La conférence internationale sur l’investissement, Tunisia 2020, avait pour principal objectif de redorer l’image de la Tunisie aux yeux des investisseurs étrangers, mais surtout de financer le plan de développement sur la période 2016-2020. Celle-ci faisait office de « plan B » dans la perspective d’un plan Marshall pour la Tunisie, censé soutenir l’effort du pays dans sa transition démocratique et relancer son économie, minée par les dettes odieuses contractées par le clan Ben Ali et les affairistes liés à l’ancien parti au pouvoir.

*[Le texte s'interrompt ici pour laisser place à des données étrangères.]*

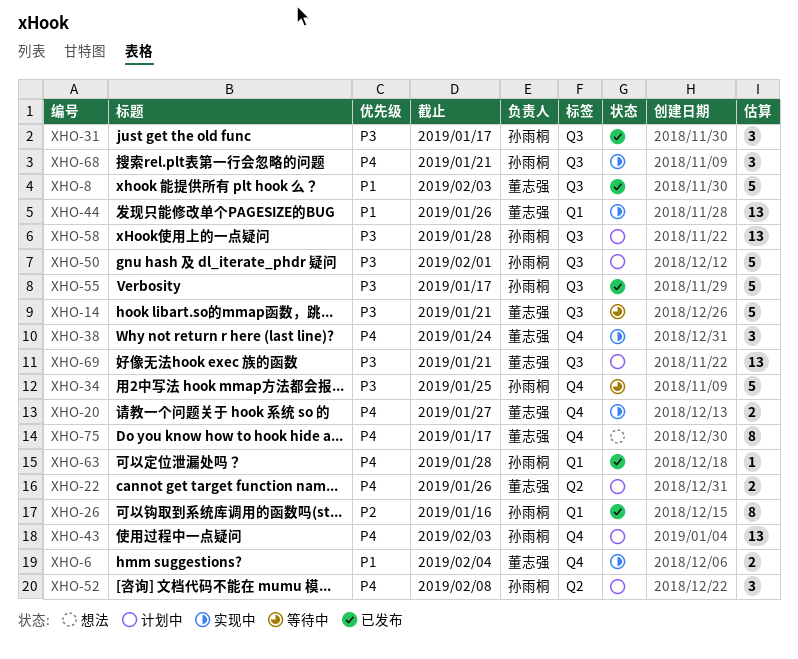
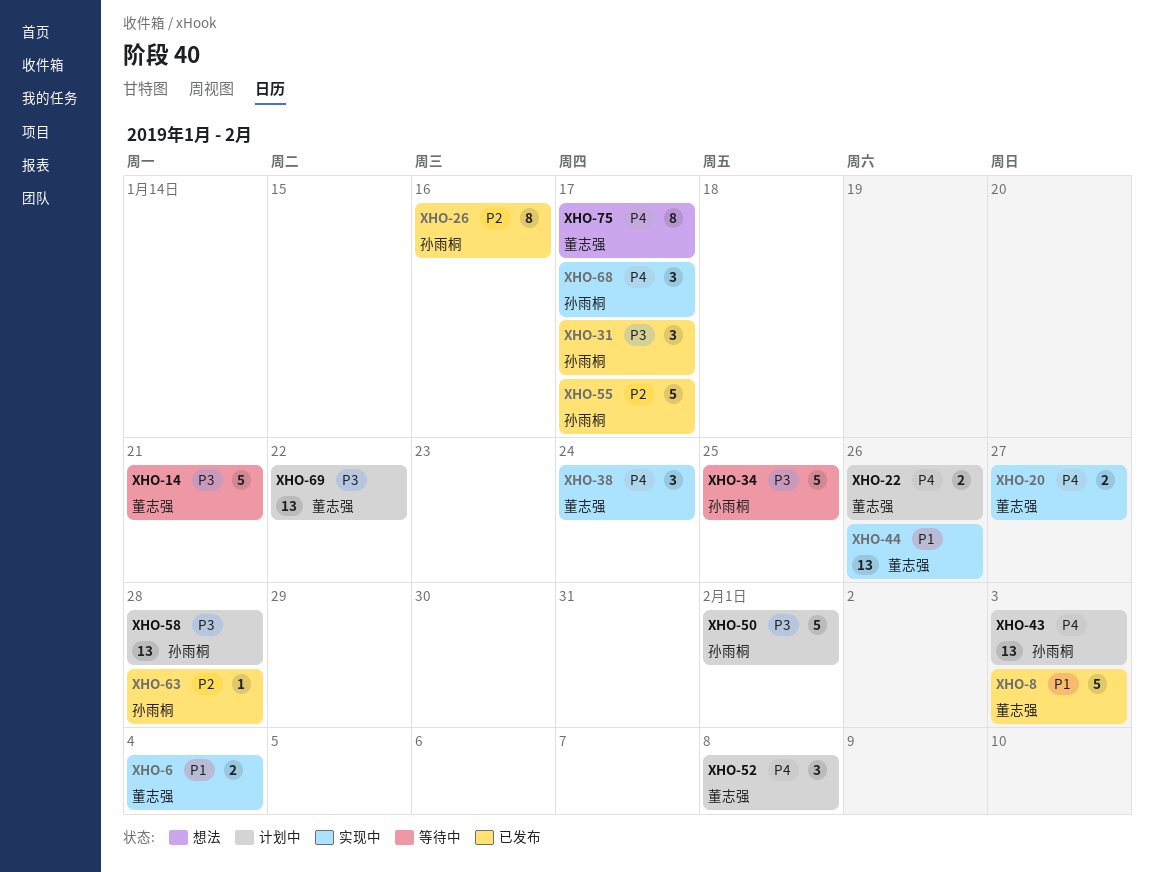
XHO-52, owner: 孙雨桐 -> 董志强
XHO-55, priority: P3 -> P2
XHO-63, priority: P4 -> P2
XHO-68, due: Jan 21 -> Jan 17
XHO-69, due: Jan 21 -> Jan 22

Les orientations de ce plan, présentées lors de Tunisia 2020, tablent sur une croissance moyenne du PIB de 5% pour la période 2016-2020.

Comment le gouvernement compte s’y prendre pour quadrupler le taux de croissance moyen du quinquennat précédent (2011-2015) ?  Depuis l’avènement de la coalition néo-libérale (Nidaa/Ennahdha/Afek/UPL), la Tunisie a connu un net recul de son taux de croissance (de 2,3% en 2014 à 0,8% en 2015), et ce en dépit de la chute du prix du baril de pétrole ! Après deux ans au pouvoir, cette coalition n’a pas été capable de dépasser le cap des 1,3%.